In Starfire Brad steps fully into the lead. Now an engineering student, he helps design an orbiting solar power station meant to beam clean energy back to Earth and support exploration of the solar system. What begins as an idealistic project is quickly dragged into geopolitics when world leaders see how easily a power beam from orbit could become a weapon. The novel mixes campus‑level teamwork with global maneuvering and shows Brad learning how to think like both an engineer and a strategist.
The stakes on the ground rise in Iron Wolf and Price of Duty. Russia moves aggressively into Ukraine and threatens Eastern Europe, while the United States is distracted or slow to react. Backed by a wary Polish president, former US president Kevin Martindale funds a private strike force built around Cybernetic Infantry Devices—towering powered armor suits nicknamed “Iron Wolves.” Brad is pulled out of his internship to train and lead this mixed team of Polish and American pilots and operators, discovering that command brings as many political headaches as combat dangers.

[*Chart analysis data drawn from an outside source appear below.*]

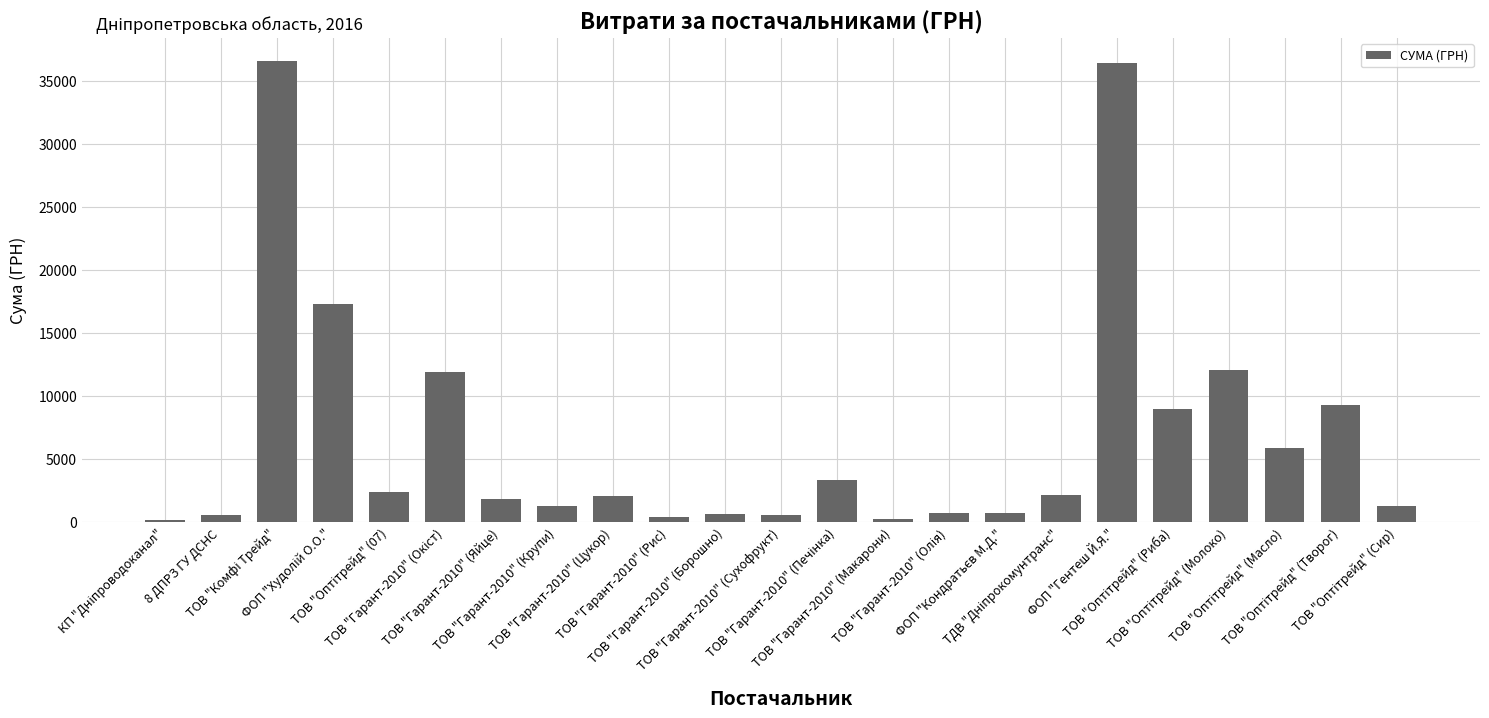

What is the value of the 7th bar from the left?

1818.0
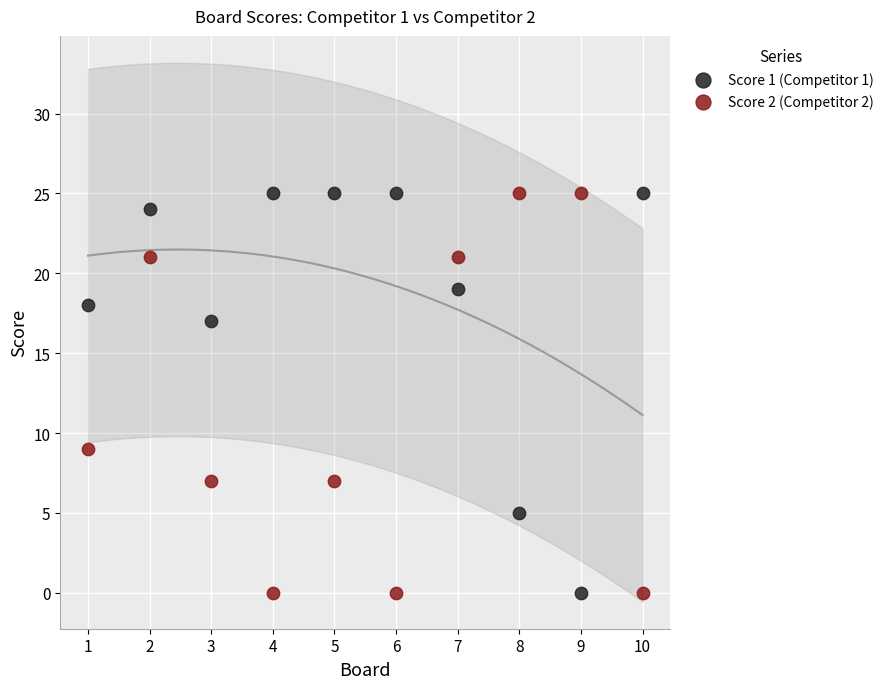

What is the X range (max minus min) for the scatter plot?

9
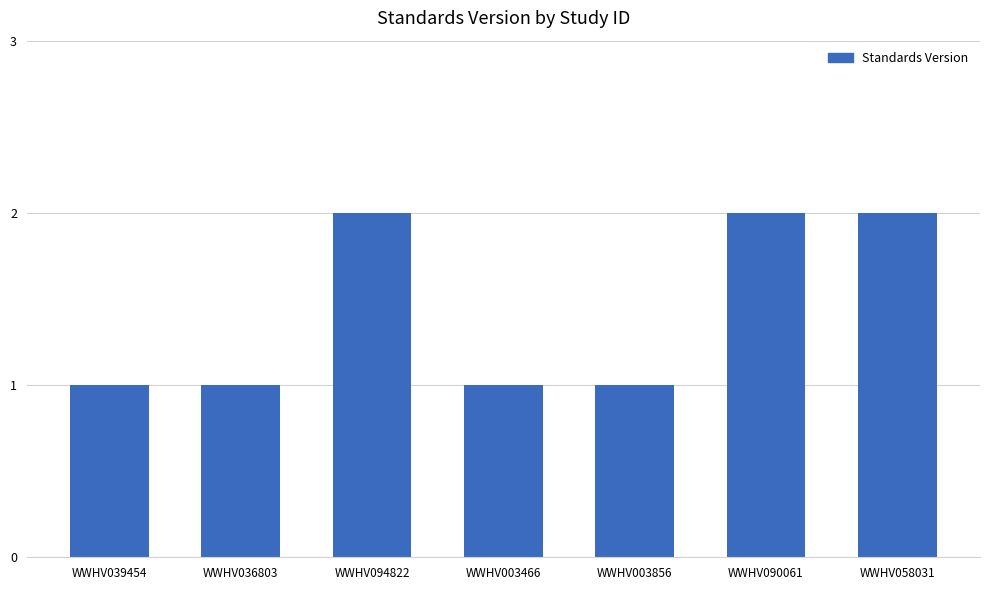

Are the bars horizontal?

No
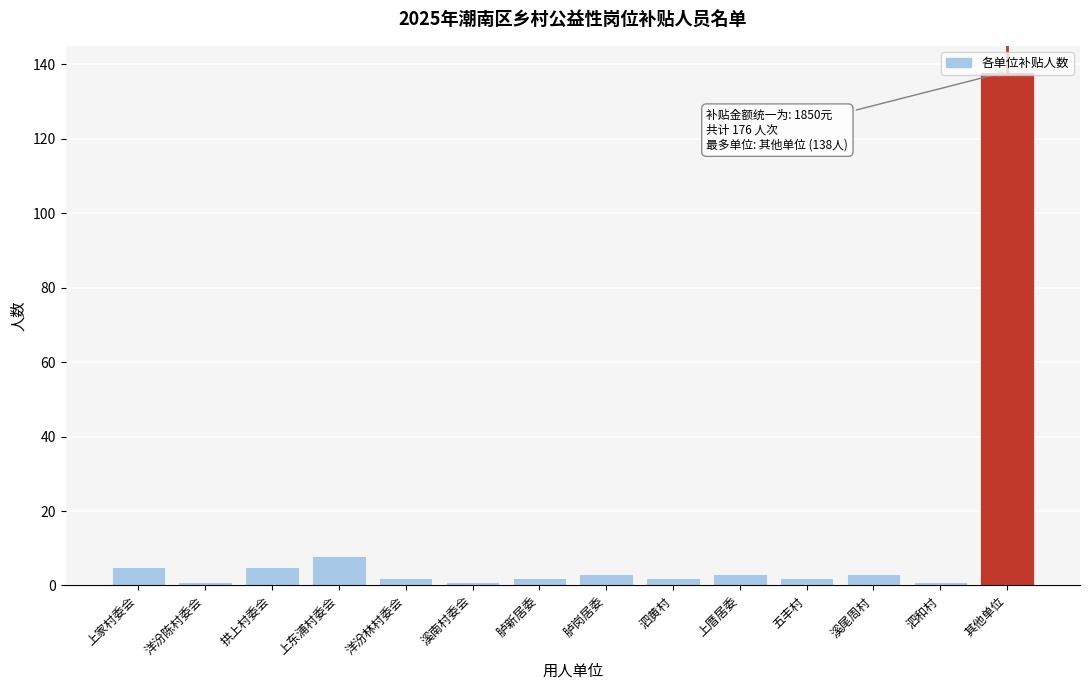

What is the label of the 9th bar from the right?

溪南村委会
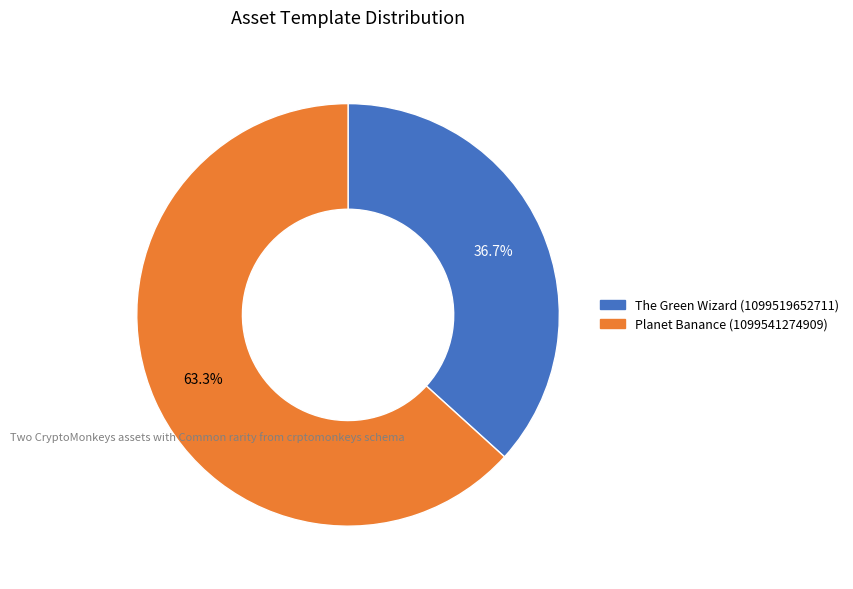

How many segments does this pie chart have?

2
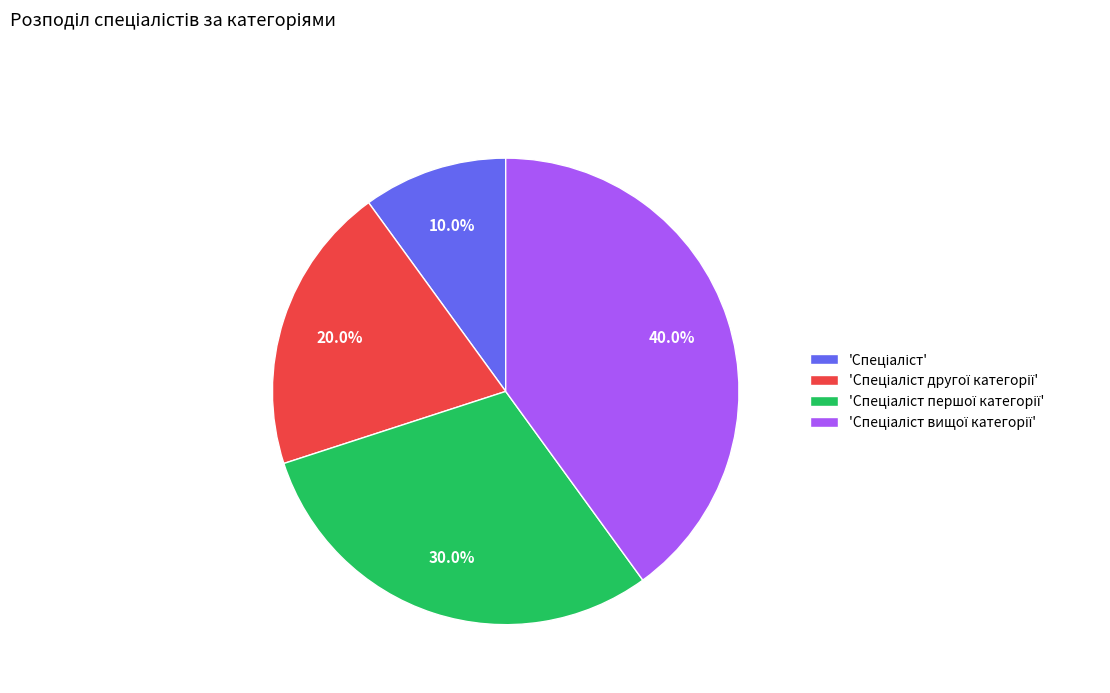

Is there any slice that represents more than half of the pie?

No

Later books like The Moscow Offensive and The Kremlin Strike show just how far that arms race can go. Russian strongman Gennadiy Gryzlov bankrolls a mercenary army and smuggles his own versions of the combat robots into the United States, aiming to hit American cities from within. When that fails, he shifts the fight into orbit, building a weaponized space station capable of knocking out satellites and threatening targets on the ground. Brad, Polish ace Nadia Rozek, and the Iron Wolf Squadron have to learn space operations on the fly to keep up.
By Eagle Station, Brad and Nadia are working closely with the newly formed US Space Force. Russia and China join forces to build a secret base on the far side of the moon, arming it with a rail gun that could control access to lunar orbit and the helium‑3 resources everyone wants. The series turns into full‑on space warfare while still keeping the focus on a handful of pilots, engineers, and commanders making hard calls far from home.
Across the Brad McLanahan line you can expect big hardware—spaceplanes, orbital platforms, advanced drones and exosuits—but also a familiar Dale Brown mix of messy alliances, stubborn presidents, and friends who don’t always agree on how far to push. You don’t have to read every earlier Patrick McLanahan book to follow Brad, but knowing where he comes from adds extra weight to the moments when he tries to live up to, or sometimes break away from, his family name.